Wednesday, May 26, 2021

Small Town Superhero by Cheree Alsop

Rating: WARTY!

Thus was a non-starter for me. Well, not quite, since I did start it, but I also soon stopped it because I quickly became bored with the unoriginal story-telling, the abundant clichés, and the lack of intelligence in the telling.

Kelson is a high school senior who, for reasons unspecified in the portion I read, has to go live with relatives. He's a city boy who is on a farm, and the complete lack of originality was laughable. This was far more of a red-herring-out of water story than ever it was a fish-out-of-water in the claim that this city boy can't handle country life, and he quite literally spills the milk. Seriously?

This doesn't make me laugh. Instead it makes me cringe, because it tells me that purported hero Kelson is a complete moron who has no clue about anything. Any kid with even modest intelligence can handle a switch from city to country or vice-versa, especially in this day and age when no one's lifestyle is much of a mystery anymore. Yeah, there will be a learning curve and mistakes, but for the author to try and push the unimaginative and lackluster narrative that Kelson is utterly clueless and totally unprepared is farcical and amateur and makes him look like a complete moron.

That was bad enough, but to deal with that after an appalling and brutal bullying incident in school, in full view of everyone, and where no one reacted or helped, not even the teacher who witnessed it, is beyond ridiculous. No kid reacted? No teacher? No parent? When a gang of bullies picks on the new boy? Horse shit. I guess this author really hates teachers to portray them such a cynical and callous way.

Any writer who writes like this should be ashamed of their cluelessness and stupidity. This is not to say that there is no bullying in schools. Of course there is, but for it to be so brazen, violent, and unopposed is nonsensical, and it turned me off the story even before the fish-out-of-water garbage, which turned out to be the final straw that broke this book's back. I lost all interest in pursuing this story - or anything else by this author.

This is also in first person which is another problem. Some authors know how to do this, but I got the impression that this author was doing it simply because everyone else is - or so she thinks. It felt so inauthentic and ridiculous that Kelson steadily narrates his own experience of being beaten up, and for him to let it happen when he could apparently and readily defend himself, just because his cousin shakes her head? WTF?! No. No. No! Who calmly narrates being punched? No one! Get a clue authors!
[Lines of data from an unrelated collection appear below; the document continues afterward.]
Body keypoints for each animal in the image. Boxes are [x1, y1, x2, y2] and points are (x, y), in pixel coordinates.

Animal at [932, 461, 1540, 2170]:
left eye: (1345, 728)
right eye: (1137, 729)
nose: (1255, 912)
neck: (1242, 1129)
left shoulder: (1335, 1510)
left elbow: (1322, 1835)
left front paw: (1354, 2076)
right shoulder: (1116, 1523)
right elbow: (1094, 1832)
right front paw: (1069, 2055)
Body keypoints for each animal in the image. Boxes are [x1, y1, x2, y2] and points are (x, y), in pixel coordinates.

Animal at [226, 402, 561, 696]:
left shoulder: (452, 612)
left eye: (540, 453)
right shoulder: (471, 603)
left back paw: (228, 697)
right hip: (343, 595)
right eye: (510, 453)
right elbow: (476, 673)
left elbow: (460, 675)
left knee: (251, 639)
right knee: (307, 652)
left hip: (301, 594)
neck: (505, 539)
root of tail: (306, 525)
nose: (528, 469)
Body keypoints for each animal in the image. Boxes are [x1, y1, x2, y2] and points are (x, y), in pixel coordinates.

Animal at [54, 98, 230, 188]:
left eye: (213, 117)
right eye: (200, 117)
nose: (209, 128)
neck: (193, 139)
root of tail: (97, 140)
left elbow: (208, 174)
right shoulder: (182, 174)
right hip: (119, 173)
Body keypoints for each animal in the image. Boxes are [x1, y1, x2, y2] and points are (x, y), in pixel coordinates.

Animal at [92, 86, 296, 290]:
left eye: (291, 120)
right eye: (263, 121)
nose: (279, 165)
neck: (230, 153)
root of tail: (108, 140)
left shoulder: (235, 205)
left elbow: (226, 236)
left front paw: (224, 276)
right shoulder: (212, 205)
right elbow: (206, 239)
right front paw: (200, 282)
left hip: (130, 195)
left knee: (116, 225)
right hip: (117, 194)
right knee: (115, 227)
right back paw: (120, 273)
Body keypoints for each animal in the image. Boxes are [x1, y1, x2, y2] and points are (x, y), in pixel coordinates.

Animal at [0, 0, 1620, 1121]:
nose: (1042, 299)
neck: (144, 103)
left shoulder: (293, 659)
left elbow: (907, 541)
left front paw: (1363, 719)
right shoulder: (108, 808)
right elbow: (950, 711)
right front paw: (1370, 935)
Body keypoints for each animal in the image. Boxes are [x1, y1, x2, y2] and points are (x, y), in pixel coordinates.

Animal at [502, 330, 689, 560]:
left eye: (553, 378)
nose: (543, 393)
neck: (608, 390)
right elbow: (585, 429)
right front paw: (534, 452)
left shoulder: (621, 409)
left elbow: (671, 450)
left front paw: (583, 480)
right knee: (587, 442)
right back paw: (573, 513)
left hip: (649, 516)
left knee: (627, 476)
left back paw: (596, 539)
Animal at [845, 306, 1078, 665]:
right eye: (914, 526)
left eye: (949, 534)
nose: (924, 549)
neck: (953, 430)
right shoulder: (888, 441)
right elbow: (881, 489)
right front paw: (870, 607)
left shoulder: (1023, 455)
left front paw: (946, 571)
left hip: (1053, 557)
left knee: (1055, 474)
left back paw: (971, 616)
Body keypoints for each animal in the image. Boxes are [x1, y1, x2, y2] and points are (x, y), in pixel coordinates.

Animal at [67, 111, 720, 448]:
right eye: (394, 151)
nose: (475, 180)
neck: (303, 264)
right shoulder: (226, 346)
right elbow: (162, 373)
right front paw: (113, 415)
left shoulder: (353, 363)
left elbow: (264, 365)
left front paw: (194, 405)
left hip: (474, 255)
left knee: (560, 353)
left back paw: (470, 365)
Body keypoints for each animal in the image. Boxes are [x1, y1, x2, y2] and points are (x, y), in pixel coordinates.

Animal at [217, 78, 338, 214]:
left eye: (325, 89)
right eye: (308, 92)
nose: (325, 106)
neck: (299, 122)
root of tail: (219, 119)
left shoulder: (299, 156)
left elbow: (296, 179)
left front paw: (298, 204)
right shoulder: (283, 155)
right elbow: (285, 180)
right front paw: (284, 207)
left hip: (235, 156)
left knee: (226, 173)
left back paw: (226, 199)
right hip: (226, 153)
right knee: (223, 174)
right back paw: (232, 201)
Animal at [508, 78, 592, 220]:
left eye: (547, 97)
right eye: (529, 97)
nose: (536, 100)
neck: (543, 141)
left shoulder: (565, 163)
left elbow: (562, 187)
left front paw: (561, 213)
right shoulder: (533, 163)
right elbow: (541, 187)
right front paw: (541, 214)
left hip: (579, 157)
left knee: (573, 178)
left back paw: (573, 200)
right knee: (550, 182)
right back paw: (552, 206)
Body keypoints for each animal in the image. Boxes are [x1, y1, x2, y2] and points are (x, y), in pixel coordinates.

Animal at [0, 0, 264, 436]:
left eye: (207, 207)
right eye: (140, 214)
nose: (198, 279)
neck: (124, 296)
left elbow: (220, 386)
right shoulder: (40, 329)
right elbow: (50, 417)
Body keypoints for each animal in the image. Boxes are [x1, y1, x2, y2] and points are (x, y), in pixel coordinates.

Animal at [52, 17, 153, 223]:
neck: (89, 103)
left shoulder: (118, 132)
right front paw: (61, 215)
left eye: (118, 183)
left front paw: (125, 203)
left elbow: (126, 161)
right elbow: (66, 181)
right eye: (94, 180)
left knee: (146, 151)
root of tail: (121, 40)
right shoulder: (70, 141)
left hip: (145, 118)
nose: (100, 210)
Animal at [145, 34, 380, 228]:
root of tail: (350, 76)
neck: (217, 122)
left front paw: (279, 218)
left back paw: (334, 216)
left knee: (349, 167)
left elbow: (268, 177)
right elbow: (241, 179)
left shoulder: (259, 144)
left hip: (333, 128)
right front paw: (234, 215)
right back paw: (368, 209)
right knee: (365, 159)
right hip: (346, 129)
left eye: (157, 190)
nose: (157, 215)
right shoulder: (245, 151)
The first person brought another problem, too. If the novel is in third person and the narrative objectifies a female, that's a problem. If this objectification is put into the mouth of a character, it’s not so much a problem because there are people who think like that, but when your main character, the one you're trying to turn into a hero, has these thoughts: "She wasn’t pretty, per se, with her hair pulled back in a ponytail and her clothes a mismatch of obvious hand-me-downs, but there was something intriguing about her." That makes me wonder about Kelson's character. At least this author didn't write it as 'per say' which I have read before in a published novel!

A better way to have written this - had it to be written at all - would have been for someone else to have made the comment that she wasn't pretty and for Kelson to have overheard it and then to have those thoughts that she had something intriguing about her. To write it the way it was written makes him sound judgmental. Or maybe just mental. Judgmental isn’t likeable. It makes him a jerk. Just a free bit of advice on character creation

But this book was a fail and I condemn it, not commend it.